Your answer should consist of the lines holding "CIRCLE", copied from the material below.
= = = = = = =
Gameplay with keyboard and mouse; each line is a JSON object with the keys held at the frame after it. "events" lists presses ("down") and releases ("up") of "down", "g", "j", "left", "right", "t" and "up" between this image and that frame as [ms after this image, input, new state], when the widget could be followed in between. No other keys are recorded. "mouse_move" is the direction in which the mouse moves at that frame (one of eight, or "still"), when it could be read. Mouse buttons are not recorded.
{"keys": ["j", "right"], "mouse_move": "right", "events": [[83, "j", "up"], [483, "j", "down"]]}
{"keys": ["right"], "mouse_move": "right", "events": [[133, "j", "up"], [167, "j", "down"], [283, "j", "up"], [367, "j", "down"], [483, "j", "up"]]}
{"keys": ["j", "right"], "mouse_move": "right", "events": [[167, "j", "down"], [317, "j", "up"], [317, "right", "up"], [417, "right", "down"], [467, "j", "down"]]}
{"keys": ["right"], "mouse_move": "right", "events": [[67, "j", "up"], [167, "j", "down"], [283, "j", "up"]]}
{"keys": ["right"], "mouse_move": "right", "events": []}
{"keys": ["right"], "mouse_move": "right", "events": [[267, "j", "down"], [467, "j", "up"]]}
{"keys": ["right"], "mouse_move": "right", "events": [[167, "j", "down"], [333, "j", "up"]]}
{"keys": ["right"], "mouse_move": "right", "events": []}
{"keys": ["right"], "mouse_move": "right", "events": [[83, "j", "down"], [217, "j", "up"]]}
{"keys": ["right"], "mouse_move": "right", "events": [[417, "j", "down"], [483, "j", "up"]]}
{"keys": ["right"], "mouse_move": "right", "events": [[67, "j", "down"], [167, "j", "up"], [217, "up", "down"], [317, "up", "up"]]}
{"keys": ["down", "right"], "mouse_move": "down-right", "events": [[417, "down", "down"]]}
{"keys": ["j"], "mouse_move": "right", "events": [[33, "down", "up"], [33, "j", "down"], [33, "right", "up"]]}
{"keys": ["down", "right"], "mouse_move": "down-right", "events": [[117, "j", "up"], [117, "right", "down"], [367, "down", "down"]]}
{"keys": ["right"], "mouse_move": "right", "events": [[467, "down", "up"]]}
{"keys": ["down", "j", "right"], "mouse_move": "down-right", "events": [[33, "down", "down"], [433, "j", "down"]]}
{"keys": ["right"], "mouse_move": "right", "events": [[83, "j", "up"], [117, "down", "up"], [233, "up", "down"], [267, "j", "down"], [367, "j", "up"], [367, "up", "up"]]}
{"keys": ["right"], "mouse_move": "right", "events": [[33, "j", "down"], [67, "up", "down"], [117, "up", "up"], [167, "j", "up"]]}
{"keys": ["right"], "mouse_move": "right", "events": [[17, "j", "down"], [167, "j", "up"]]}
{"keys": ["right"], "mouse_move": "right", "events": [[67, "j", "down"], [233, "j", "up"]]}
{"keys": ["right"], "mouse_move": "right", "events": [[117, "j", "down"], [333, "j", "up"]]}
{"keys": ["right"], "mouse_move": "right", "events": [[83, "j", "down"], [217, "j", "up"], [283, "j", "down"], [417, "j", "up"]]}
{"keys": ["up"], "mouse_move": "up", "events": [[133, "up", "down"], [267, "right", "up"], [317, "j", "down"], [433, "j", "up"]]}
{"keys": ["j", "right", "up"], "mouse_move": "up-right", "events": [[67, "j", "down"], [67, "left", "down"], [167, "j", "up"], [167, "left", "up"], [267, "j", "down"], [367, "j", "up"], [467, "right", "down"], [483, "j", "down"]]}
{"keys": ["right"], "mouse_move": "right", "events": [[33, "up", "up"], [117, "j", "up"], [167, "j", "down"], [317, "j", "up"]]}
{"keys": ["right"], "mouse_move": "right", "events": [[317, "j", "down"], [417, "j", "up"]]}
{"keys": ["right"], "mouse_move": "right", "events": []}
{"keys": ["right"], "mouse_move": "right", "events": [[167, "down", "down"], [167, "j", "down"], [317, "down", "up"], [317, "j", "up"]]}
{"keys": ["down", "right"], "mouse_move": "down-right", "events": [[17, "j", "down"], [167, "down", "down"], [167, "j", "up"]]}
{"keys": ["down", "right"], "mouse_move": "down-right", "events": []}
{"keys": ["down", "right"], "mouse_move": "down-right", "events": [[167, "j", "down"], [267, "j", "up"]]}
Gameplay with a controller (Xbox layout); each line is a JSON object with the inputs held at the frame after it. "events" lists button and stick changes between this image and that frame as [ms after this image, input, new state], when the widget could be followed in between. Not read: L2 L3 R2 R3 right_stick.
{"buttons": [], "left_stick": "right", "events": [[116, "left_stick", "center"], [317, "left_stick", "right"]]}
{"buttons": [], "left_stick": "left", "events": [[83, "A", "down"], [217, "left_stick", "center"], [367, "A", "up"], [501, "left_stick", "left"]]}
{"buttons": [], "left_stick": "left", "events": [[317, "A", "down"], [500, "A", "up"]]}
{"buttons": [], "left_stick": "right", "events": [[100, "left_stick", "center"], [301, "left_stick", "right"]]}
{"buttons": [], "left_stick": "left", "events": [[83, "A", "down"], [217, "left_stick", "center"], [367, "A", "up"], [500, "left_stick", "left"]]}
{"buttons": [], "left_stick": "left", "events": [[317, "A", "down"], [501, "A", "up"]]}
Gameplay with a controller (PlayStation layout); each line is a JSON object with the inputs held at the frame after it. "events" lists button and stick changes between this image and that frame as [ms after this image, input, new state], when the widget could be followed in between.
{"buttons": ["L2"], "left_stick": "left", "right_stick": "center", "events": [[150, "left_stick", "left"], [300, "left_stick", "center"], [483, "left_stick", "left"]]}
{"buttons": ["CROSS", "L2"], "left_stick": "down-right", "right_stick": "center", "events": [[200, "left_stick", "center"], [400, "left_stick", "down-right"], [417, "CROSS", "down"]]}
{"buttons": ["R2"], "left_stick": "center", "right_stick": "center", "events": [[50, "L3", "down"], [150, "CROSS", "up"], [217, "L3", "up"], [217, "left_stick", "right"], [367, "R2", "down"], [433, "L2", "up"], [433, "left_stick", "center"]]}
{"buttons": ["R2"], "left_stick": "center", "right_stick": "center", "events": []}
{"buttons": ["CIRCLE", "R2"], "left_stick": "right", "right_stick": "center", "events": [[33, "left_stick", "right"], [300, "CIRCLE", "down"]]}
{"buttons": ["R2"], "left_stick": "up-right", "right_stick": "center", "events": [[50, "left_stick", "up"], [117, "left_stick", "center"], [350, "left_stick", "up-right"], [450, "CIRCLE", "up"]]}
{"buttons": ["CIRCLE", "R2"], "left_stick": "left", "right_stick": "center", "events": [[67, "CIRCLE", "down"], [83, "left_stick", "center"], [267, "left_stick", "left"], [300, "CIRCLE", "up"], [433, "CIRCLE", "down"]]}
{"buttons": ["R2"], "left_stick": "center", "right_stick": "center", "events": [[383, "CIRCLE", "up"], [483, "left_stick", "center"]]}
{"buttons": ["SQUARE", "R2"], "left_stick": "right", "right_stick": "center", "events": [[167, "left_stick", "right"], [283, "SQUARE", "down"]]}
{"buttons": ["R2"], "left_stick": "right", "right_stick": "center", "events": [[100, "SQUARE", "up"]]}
= = = = = = =
* Answer for this exercise:
{"buttons": ["CIRCLE", "R2"], "left_stick": "right", "right_stick": "center", "events": [[33, "left_stick", "right"], [300, "CIRCLE", "down"]]}
{"buttons": ["R2"], "left_stick": "up-right", "right_stick": "center", "events": [[50, "left_stick", "up"], [117, "left_stick", "center"], [350, "left_stick", "up-right"], [450, "CIRCLE", "up"]]}
{"buttons": ["CIRCLE", "R2"], "left_stick": "left", "right_stick": "center", "events": [[67, "CIRCLE", "down"], [83, "left_stick", "center"], [267, "left_stick", "left"], [300, "CIRCLE", "up"], [433, "CIRCLE", "down"]]}
{"buttons": ["R2"], "left_stick": "center", "right_stick": "center", "events": [[383, "CIRCLE", "up"], [483, "left_stick", "center"]]}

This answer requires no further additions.